After its first viral post in July 2007—which featured an un-retouched photograph of Faith Hill—Jezebel emerged as one of the most popular online media outlets with a focus on gender politics. Holmes, the websites founding editor, was careful to point out that Jezebel’s content, although widely read by feminists, does not mean it is a feminist blog. “I never described Jezebel as a feminist blog, because there were websites that were feminist blogs and identified as such. What I was trying to do was create a pop-culture site that would politicize young women.”
According to Holmes, Jezebel was formed to offer young women an enclave from a toxic media environment where their looks and sexuality were the only topics of discussion. It was in the interest of critiquing this that she offered $10,000 to whoever could provide Jezebel with the best un-retouched photo.
Holmes stated, “I know photos in women’s magazines are heavily retouched, and these pictures aren’t just lying around. I did feel and know that perfectly attractive women were being shaved and shaped in ways to make them look even more attractive.” She went on to say that posting before and after photos of a well-known celebrity was a way of exposing the doctored representations of women’s bodies in magazines.
How did she select a winner? “We got an image of Faith Hill that would be on the cover of that month’s Red Book. They really thinned her out. We put this up on the site along with the printed photo and all hell broke loose.”

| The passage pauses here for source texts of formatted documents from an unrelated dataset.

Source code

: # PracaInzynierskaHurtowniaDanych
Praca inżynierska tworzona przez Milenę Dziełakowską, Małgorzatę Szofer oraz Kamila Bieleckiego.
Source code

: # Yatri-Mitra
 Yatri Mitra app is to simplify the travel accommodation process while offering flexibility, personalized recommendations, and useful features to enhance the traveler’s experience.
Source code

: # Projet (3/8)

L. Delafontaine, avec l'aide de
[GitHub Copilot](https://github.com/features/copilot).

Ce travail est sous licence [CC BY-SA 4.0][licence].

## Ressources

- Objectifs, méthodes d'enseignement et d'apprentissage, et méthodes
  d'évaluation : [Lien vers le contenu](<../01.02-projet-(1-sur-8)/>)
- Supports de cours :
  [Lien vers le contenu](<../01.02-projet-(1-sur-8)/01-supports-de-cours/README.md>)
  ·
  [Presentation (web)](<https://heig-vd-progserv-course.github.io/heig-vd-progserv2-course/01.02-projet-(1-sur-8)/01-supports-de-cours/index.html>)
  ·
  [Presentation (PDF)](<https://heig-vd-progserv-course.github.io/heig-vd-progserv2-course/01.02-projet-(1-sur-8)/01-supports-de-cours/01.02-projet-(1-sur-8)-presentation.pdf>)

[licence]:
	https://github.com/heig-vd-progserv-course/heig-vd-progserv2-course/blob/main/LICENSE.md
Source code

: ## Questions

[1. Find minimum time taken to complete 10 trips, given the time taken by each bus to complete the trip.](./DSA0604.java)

Homes said that Jezebel was not the first online blog to post a retouched photo next to an original as a response to unrealistic beauty standards. However, this post was the first one to earn them public recognition. She said of her readers, “I wanted to acknowledge their interest in celebrity culture, but not in a way that would make them feel badly about themselves.”
In addition to providing daily articles that called out misogyny in popular culture, Jezebel’s success can also be accredited to reader’s comments. Homes explained that with the help of those responding to writers, “Jezebel became a little community.” One comment she remembers in particular was shown on CNN, which further affirmed Jezebel’s growing and at times overwhelming attention.
When asked by Director of the Wurtele Center for Work & Life, Jessica Bacal, how Jezebel’s success affected her on a personal level, Homes said, “I was not interested in having power and being paid attention to... I wanted the writers to get attention. I asked them to every single day, get up and look at a collection of links to stories that I had pulled for them, have a back and fourth about the stories we were most interested in, internalize those stories, and then refashion it in their own words. They had forty-five minutes to do it, then do it again.”
Homes continued to say that her own efforts, which included working fourteen hour days to make sure there was a new post every fifteen minutes, was the reason she decided to leave Jezebel in 2010. She now works as a freelance writer, and helped co-author a cultural encyclopedia called, “The Book of Jezebel.”